Aim of the exercise :: Which lines run from the one containing "14 The amphiphilic" to the end of the records? Write them out exactly, both ends included, and nothing else.

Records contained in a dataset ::
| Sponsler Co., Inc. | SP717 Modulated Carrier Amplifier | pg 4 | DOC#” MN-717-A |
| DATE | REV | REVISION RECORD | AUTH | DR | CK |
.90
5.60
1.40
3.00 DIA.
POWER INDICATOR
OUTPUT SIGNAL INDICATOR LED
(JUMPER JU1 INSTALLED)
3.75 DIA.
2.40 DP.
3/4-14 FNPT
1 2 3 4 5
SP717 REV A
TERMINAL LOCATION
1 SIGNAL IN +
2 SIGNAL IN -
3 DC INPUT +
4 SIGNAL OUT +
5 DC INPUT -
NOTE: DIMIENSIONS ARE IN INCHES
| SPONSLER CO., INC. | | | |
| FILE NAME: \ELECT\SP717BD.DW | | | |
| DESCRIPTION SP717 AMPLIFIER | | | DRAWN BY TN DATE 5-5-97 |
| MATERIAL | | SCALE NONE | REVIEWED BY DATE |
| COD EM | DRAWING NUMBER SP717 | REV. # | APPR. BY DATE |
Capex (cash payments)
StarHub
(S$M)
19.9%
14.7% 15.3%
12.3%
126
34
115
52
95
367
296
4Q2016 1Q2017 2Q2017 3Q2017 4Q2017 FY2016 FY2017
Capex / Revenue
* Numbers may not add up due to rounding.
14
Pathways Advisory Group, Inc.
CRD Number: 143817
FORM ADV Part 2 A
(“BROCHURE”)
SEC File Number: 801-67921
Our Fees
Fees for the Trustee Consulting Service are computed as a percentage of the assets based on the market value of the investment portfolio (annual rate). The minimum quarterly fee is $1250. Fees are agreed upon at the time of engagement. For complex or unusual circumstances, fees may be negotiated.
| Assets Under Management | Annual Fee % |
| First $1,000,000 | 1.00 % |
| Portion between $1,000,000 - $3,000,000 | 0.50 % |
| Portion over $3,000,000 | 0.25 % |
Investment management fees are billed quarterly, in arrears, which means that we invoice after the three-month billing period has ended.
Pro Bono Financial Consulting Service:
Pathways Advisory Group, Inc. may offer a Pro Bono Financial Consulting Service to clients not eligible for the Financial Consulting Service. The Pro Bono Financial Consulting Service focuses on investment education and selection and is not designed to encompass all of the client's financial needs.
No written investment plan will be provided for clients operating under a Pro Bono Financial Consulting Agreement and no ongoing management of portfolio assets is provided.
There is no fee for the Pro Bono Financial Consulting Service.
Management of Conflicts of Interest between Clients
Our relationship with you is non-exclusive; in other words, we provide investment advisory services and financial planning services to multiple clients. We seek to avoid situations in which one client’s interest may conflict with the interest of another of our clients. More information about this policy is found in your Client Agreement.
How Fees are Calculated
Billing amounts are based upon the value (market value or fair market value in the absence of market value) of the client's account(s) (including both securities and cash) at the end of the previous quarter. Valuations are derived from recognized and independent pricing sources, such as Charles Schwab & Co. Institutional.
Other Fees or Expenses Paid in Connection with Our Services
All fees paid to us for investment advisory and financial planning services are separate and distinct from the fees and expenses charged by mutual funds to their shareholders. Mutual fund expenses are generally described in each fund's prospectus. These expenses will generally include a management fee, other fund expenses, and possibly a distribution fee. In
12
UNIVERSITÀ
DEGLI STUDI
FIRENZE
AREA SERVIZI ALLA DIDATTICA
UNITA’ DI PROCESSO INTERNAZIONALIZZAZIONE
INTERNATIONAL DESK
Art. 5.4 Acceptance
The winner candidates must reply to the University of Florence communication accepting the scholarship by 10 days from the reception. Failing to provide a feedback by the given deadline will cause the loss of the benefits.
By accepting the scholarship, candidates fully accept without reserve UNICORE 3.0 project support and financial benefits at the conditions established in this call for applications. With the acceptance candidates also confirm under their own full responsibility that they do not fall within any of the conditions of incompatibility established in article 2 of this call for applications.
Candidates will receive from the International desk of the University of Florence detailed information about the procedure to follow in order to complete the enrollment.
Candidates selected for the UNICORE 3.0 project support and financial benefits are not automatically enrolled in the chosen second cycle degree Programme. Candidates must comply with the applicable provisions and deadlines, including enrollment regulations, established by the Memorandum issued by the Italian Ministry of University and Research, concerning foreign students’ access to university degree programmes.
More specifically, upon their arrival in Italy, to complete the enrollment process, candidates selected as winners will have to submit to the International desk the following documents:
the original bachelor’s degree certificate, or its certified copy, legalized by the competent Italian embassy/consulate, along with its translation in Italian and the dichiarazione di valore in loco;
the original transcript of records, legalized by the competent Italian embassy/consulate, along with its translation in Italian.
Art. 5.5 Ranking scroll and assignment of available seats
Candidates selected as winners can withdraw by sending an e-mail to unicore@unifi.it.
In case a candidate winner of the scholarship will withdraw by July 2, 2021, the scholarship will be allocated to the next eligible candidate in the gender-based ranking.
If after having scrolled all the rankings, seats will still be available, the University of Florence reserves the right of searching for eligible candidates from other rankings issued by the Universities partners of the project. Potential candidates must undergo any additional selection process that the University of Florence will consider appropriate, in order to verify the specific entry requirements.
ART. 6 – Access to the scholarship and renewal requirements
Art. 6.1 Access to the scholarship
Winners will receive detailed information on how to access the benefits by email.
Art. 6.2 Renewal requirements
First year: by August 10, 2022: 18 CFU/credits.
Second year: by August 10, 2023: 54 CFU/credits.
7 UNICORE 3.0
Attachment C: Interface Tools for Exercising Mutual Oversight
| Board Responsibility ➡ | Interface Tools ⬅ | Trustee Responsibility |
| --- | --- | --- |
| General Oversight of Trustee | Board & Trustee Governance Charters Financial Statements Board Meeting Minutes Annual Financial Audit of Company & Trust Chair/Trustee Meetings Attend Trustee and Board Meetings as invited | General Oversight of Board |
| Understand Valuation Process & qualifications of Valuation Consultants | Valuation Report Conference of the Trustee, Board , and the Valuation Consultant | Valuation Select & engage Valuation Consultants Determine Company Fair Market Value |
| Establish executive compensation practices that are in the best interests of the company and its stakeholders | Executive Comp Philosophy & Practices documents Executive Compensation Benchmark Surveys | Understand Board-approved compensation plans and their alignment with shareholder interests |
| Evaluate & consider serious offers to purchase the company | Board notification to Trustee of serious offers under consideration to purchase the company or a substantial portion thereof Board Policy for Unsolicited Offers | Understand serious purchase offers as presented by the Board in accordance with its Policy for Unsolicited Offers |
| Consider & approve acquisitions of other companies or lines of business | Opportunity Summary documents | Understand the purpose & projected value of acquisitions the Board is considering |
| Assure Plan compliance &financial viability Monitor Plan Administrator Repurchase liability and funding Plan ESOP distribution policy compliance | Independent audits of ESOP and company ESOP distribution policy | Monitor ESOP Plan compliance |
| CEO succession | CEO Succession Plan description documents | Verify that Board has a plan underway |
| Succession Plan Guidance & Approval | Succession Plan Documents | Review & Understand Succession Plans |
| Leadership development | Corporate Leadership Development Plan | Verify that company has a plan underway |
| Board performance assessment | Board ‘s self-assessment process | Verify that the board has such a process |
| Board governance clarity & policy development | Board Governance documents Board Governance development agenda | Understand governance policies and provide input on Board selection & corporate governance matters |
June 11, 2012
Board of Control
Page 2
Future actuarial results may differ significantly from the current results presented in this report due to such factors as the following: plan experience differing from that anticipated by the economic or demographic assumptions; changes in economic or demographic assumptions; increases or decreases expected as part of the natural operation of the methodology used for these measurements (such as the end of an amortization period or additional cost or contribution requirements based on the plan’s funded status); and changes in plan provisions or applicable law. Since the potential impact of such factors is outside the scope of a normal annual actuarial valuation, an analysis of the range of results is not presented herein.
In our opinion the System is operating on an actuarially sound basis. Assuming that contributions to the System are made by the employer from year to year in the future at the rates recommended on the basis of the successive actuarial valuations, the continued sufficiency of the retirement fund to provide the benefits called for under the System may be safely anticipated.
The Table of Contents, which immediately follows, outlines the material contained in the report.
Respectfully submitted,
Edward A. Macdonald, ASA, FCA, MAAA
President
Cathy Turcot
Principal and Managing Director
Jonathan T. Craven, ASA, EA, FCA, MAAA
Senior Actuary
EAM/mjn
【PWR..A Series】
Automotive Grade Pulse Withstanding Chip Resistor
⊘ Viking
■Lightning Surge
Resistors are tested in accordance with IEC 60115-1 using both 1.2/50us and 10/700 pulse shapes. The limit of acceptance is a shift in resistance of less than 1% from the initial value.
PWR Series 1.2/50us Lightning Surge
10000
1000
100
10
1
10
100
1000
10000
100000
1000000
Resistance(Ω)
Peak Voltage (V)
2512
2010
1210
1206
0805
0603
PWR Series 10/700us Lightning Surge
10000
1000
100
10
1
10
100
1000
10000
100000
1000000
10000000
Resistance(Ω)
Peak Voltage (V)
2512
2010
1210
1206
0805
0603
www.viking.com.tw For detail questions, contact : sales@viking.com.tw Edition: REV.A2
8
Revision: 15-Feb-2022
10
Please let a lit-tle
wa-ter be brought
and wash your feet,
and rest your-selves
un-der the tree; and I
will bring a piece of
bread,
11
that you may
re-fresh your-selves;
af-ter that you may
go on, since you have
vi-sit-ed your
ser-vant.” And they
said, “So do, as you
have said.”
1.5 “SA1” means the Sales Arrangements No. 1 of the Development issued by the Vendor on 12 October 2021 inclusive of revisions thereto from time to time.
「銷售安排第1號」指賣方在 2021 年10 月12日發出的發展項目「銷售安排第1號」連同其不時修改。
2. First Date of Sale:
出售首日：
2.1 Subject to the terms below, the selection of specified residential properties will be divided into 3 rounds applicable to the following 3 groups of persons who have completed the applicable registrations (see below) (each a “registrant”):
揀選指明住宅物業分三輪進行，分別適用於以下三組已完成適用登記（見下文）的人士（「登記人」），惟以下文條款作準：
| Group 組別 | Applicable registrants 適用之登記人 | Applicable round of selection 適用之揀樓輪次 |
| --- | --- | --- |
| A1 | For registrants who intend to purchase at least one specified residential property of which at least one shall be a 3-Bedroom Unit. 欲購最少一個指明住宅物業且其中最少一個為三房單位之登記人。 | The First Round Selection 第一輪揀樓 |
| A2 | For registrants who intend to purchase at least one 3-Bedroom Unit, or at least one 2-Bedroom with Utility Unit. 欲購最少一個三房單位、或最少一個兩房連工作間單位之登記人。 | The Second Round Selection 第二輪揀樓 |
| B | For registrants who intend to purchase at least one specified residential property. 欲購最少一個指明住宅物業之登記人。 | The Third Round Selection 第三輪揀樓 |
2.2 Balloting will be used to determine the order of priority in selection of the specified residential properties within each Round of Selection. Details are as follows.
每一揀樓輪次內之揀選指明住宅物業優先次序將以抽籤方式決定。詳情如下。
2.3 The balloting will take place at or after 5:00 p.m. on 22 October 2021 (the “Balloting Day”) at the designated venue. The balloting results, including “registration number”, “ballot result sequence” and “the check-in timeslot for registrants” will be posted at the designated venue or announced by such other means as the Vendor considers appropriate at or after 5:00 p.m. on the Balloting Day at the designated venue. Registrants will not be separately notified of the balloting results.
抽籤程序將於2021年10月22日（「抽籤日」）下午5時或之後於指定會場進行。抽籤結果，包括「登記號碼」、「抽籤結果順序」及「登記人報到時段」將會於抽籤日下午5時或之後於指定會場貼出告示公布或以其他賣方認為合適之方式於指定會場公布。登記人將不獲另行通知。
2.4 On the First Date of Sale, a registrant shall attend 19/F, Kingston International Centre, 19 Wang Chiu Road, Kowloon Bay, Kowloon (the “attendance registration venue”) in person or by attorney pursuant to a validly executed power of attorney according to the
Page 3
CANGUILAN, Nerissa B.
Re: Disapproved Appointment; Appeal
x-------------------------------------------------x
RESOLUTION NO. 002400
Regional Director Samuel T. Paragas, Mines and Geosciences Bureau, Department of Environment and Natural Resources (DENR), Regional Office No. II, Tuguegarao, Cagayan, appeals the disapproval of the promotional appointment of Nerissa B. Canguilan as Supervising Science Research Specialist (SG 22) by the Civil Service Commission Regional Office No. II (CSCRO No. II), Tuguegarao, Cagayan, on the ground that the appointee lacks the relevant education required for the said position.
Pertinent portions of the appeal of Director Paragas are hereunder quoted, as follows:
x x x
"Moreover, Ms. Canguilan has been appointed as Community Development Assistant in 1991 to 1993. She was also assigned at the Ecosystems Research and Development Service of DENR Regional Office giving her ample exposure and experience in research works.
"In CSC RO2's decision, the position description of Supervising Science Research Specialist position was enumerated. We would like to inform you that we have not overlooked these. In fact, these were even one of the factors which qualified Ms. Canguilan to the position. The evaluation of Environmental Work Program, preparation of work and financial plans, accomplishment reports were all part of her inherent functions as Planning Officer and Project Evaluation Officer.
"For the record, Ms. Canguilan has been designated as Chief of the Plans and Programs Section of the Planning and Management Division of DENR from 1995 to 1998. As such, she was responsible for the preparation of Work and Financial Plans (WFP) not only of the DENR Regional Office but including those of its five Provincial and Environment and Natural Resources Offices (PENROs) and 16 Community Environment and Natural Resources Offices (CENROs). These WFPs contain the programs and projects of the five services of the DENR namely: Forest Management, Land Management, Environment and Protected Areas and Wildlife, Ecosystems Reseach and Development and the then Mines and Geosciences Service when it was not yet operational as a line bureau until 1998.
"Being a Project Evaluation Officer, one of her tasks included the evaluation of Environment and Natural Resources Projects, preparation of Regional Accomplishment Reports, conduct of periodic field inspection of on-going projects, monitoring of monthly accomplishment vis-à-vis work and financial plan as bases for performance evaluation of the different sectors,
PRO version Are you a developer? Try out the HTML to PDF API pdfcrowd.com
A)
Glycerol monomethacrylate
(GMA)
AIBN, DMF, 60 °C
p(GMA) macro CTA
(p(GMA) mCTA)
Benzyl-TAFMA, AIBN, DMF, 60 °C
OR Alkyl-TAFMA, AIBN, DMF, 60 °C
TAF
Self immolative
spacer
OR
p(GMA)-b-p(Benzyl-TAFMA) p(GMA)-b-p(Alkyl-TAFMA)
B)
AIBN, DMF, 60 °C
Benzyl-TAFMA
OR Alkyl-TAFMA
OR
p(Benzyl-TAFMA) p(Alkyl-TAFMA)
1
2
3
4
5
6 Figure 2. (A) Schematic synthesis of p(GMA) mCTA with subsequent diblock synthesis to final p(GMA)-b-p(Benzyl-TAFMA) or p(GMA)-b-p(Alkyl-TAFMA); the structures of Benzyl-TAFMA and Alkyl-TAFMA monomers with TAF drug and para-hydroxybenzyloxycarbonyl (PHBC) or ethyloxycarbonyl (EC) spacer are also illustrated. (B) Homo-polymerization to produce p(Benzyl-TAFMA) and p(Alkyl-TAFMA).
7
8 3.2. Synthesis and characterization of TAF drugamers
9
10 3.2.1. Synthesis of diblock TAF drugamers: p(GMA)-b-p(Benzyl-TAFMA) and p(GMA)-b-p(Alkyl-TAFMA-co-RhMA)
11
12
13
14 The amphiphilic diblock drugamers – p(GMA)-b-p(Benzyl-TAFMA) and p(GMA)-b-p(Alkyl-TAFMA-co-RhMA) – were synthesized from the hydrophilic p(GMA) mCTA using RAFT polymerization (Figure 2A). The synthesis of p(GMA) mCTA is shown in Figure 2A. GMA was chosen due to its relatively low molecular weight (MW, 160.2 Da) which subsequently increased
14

Exercise solution ::
14 The amphiphilic diblock drugamers – p(GMA)-b-p(Benzyl-TAFMA) and p(GMA)-b-p(Alkyl-TAFMA-co-RhMA) – were synthesized from the hydrophilic p(GMA) mCTA using RAFT polymerization (Figure 2A). The synthesis of p(GMA) mCTA is shown in Figure 2A. GMA was chosen due to its relatively low molecular weight (MW, 160.2 Da) which subsequently increased
14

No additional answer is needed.